TRY IT ->
Go to the line containing "X133036594Y-101418106D01*" in the records below and print it and every following line exactly, on through the line containing "X115788100Y-101703600D03*", then stop.

THE INPUT ->
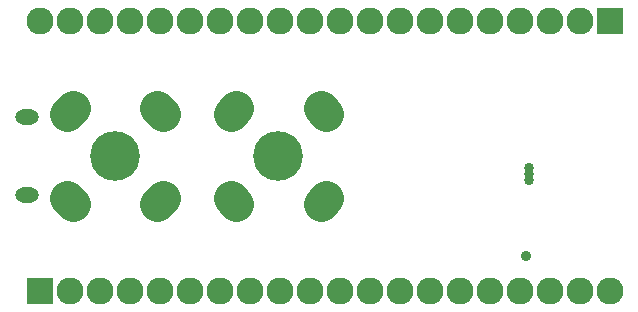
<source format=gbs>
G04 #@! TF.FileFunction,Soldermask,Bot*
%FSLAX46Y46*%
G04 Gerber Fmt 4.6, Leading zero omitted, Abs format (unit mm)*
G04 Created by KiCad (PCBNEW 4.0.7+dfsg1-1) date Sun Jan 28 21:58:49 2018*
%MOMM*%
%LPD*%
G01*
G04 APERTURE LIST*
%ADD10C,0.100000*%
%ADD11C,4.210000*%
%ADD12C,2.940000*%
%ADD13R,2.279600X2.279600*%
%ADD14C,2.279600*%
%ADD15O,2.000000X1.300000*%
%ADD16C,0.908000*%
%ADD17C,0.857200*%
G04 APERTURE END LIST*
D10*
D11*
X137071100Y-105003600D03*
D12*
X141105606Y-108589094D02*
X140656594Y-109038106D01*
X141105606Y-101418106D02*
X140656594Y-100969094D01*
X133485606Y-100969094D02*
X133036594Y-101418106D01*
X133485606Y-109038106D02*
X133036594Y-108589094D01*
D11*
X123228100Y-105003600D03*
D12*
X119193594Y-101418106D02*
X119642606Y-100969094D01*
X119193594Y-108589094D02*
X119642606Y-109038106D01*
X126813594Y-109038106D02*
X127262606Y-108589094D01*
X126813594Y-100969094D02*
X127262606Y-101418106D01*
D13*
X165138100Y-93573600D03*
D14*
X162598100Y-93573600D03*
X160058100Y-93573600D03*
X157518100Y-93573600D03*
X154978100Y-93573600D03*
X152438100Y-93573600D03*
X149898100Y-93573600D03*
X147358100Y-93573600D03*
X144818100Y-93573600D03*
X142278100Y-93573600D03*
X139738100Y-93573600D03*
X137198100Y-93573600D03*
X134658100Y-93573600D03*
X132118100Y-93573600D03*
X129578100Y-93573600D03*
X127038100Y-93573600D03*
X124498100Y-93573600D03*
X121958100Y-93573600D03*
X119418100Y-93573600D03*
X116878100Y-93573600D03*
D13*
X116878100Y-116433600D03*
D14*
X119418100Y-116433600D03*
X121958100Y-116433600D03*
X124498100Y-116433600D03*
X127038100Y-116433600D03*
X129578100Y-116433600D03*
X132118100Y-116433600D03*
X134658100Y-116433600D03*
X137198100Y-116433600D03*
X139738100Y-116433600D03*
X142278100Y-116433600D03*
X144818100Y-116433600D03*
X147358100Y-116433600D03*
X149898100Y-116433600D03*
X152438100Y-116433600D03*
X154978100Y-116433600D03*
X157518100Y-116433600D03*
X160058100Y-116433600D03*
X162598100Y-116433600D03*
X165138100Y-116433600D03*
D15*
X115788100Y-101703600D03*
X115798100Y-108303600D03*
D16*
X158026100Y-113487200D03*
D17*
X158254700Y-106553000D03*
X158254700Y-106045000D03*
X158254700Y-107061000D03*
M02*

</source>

RESULT ->
X133036594Y-101418106D01*
X133485606Y-109038106D02*
X133036594Y-108589094D01*
D11*
X123228100Y-105003600D03*
D12*
X119193594Y-101418106D02*
X119642606Y-100969094D01*
X119193594Y-108589094D02*
X119642606Y-109038106D01*
X126813594Y-109038106D02*
X127262606Y-108589094D01*
X126813594Y-100969094D02*
X127262606Y-101418106D01*
D13*
X165138100Y-93573600D03*
D14*
X162598100Y-93573600D03*
X160058100Y-93573600D03*
X157518100Y-93573600D03*
X154978100Y-93573600D03*
X152438100Y-93573600D03*
X149898100Y-93573600D03*
X147358100Y-93573600D03*
X144818100Y-93573600D03*
X142278100Y-93573600D03*
X139738100Y-93573600D03*
X137198100Y-93573600D03*
X134658100Y-93573600D03*
X132118100Y-93573600D03*
X129578100Y-93573600D03*
X127038100Y-93573600D03*
X124498100Y-93573600D03*
X121958100Y-93573600D03*
X119418100Y-93573600D03*
X116878100Y-93573600D03*
D13*
X116878100Y-116433600D03*
D14*
X119418100Y-116433600D03*
X121958100Y-116433600D03*
X124498100Y-116433600D03*
X127038100Y-116433600D03*
X129578100Y-116433600D03*
X132118100Y-116433600D03*
X134658100Y-116433600D03*
X137198100Y-116433600D03*
X139738100Y-116433600D03*
X142278100Y-116433600D03*
X144818100Y-116433600D03*
X147358100Y-116433600D03*
X149898100Y-116433600D03*
X152438100Y-116433600D03*
X154978100Y-116433600D03*
X157518100Y-116433600D03*
X160058100Y-116433600D03*
X162598100Y-116433600D03*
X165138100Y-116433600D03*
D15*
X115788100Y-101703600D03*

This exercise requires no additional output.